Die Integration der Kapitalmärkte in Europa wird nach dem Vorschlag der Europäischen Wertpapier- und Marktaufsichtsbehörde (ESMA) zur Stärkung des europäischen Marktes erneut zu einem aktuellen Thema. Darüber hinaus hat die öffentliche Aufmerksamkeit, insbesondere aus dem Finanzsektor, auf den Vorschlag gelenkt, die Aufsicht über die Finanzmärkte auf europäischer Ebene zu zentralisieren. Was genau diese Vorschläge bedeuten, erklärt exklusiv für Lider Verena Ross, die Vorsitzende der ESMA. Diese deutsche Staatsbürgerin begann ihre Karriere 1994 bei der Bank of England und war später als Beamtin bei der britischen Finanzaufsichtsbehörde FSA tätig.

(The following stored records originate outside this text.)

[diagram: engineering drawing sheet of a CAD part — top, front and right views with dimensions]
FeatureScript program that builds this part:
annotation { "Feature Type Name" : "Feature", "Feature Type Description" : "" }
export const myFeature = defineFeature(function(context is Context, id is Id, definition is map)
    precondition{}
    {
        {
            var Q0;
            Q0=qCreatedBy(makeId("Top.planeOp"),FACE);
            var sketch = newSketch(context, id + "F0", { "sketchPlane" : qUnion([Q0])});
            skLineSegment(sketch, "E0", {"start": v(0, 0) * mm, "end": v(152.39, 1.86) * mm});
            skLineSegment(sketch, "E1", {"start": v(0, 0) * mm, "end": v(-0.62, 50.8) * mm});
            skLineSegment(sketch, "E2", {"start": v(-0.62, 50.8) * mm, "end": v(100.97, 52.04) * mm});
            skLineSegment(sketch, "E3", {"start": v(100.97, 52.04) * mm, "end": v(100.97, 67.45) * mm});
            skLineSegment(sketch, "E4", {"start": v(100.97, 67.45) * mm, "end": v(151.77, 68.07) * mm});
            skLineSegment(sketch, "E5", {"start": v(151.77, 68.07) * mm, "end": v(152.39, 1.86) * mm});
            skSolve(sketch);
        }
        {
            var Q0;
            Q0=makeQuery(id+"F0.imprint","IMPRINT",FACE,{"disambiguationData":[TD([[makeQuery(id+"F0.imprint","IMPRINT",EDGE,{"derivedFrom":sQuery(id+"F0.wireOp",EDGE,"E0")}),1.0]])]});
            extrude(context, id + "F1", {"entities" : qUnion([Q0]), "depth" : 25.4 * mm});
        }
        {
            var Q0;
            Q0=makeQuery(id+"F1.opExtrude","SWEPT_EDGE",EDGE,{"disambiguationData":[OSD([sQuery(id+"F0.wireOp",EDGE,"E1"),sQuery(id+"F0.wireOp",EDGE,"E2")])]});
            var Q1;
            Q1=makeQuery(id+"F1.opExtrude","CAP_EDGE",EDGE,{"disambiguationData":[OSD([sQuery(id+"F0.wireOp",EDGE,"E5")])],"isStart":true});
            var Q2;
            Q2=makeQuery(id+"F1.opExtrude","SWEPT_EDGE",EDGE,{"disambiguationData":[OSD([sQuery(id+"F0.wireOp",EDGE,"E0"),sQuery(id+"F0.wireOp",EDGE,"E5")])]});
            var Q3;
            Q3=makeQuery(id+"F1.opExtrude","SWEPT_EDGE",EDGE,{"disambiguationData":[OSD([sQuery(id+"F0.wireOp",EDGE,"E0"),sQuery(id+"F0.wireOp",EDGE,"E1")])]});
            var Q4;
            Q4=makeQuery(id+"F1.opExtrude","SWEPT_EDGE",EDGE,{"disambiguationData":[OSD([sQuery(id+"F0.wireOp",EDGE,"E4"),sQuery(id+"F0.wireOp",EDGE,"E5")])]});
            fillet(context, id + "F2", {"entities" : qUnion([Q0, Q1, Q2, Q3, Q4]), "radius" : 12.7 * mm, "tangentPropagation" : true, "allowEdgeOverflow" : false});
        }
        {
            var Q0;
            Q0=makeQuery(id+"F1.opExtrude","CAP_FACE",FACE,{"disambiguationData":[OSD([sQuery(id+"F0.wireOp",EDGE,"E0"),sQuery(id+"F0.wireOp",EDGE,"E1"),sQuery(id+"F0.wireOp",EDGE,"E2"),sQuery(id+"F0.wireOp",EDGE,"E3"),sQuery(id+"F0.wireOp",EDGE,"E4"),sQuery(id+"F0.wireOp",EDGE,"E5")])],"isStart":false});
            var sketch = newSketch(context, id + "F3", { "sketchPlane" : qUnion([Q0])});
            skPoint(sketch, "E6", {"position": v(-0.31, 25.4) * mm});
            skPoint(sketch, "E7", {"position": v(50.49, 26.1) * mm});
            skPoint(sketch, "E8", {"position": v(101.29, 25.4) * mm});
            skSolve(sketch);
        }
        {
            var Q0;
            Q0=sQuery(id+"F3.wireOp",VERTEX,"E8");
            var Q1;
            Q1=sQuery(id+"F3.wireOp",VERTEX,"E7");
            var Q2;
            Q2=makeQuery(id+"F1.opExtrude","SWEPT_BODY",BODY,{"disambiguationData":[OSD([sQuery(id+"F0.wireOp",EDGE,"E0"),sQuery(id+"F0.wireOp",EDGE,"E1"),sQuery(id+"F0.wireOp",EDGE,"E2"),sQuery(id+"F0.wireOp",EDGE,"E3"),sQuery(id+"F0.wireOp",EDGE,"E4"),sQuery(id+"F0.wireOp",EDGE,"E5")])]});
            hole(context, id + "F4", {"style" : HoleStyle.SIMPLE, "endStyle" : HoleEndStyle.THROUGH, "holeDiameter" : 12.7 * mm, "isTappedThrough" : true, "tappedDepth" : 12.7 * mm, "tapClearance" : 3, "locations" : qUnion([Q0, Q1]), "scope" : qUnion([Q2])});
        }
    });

Zwischen 2011 und 2021 war sie die erste Geschäftsführerin der ESMA, und seit November 2021 bekleidet sie ihre derzeitige Position.
In Ihrem Vorschlag zur Stärkung des europäischen Kapitalmarktes schlagen Sie vor, zentrale langfristige Anlageprodukte zu schaffen. Wie sollten diese Produkte in der Praxis aussehen?
– Die Position der ESMA zum Aufbau effizienterer und attraktiverer Kapitalmärkte in der EU betont, dass einfache und kostengünstige Anlageoptionen der Schlüssel zur Stärkung der Bürger sind. Dies würde es ihnen ermöglichen, ihre Ersparnisse in Kapitalmärkte zu investieren, die ihren langfristigen Bedürfnissen entsprechen. Um dieses Ziel zu erreichen, könnte es nicht unbedingt erforderlich sein, neue Produkte zu schaffen, da viele geeignete Anlageprodukte bereits verfügbar sind, sondern vielmehr, dass diese Produkte zugänglicher, weniger komplex und ansprechender für eine breitere Palette von Investoren werden, indem der Zugang verbessert und Anreizmaßnahmen sowie Schutzmechanismen integriert werden. Beispielsweise haben mehrere Mitgliedstaaten verschiedene Versionen von Anlage-Sparkonten eingeführt, die in der Regel einfach zu verwalten sind und steuerliche Anreize bieten. Solche Programme bieten eine praktische Möglichkeit, Einzelpersonen mit Investitionen in Kapitalmärkte zu verbinden und gleichzeitig die Finanzkompetenz zu fördern. Daher stellen sie ein praktisches Modell dar, das auf EU-Ebene in Betracht gezogen werden sollte. Andernfalls sollten wir uns bemühen, den Zugang für Kleinanleger zu bestehenden zentralen, kostengünstigen Produkten zu verbessern, wie bestimmten UCITS-Anlagefonds und ETFs, die eine grundlegende Beteiligung an den Kapitalmärkten bieten können. In diesem Zusammenhang schlägt das Dokument der ESMA vor, ein freiwilliges ‚Basis- und einfach‘-Label auf EU-Ebene einzuführen, um Investoren zu helfen, Produkte zu identifizieren, die grundlegende Anlagebedürfnisse erfüllen. Dies könnte durch eine Form gezielter oder vereinfachter Beratung für Kleinanleger unterstützt werden.